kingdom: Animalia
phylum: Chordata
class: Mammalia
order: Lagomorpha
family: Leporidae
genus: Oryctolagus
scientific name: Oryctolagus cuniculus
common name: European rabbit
****
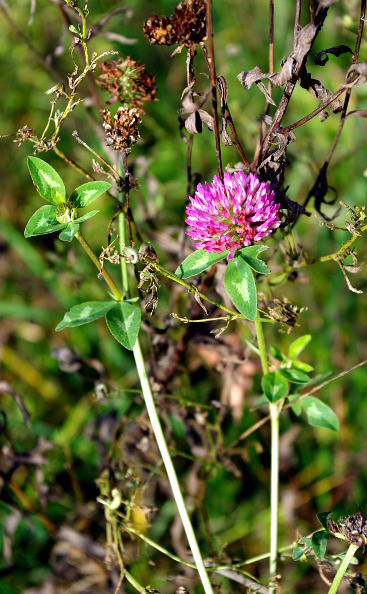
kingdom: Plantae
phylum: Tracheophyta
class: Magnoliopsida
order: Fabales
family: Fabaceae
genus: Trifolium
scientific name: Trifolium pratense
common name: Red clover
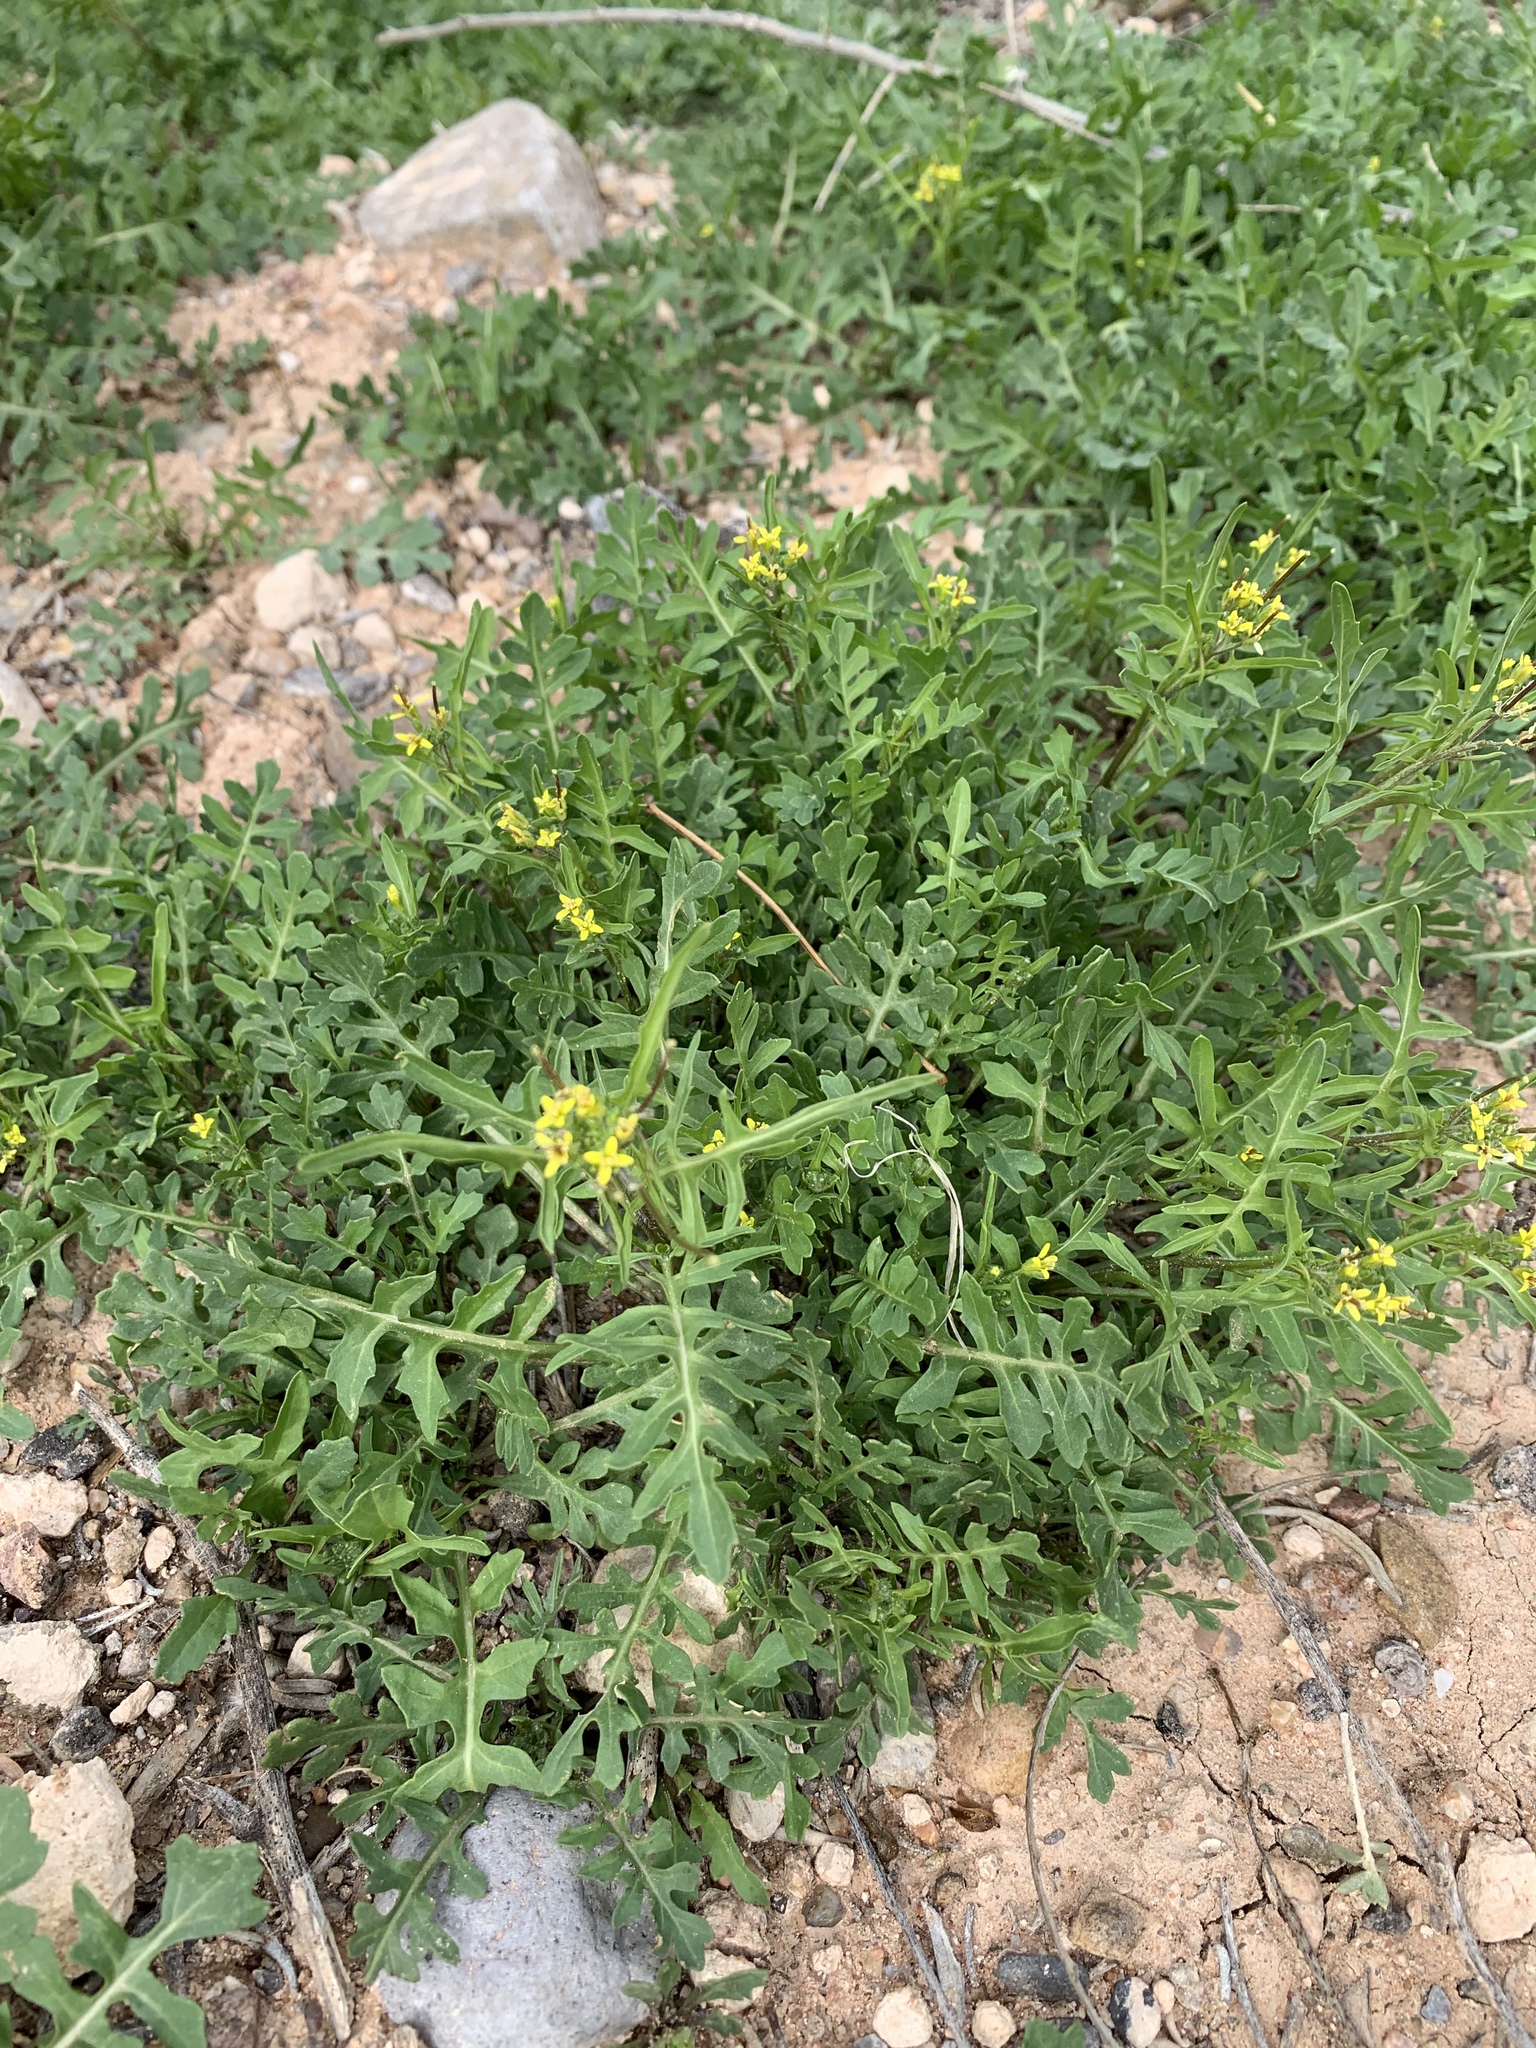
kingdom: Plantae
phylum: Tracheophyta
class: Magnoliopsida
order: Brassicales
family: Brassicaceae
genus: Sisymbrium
****
Description of the task -
Copy out the entries word for word, starting with the line that contains "genus: Trifolium" and going on through the line that contains "genus: Sisymbrium". Omit the pictures from your answer.

Task response -
genus: Trifolium
scientific name: Trifolium pratense
common name: Red clover
kingdom: Plantae
phylum: Tracheophyta
class: Magnoliopsida
order: Brassicales
family: Brassicaceae
genus: Sisymbrium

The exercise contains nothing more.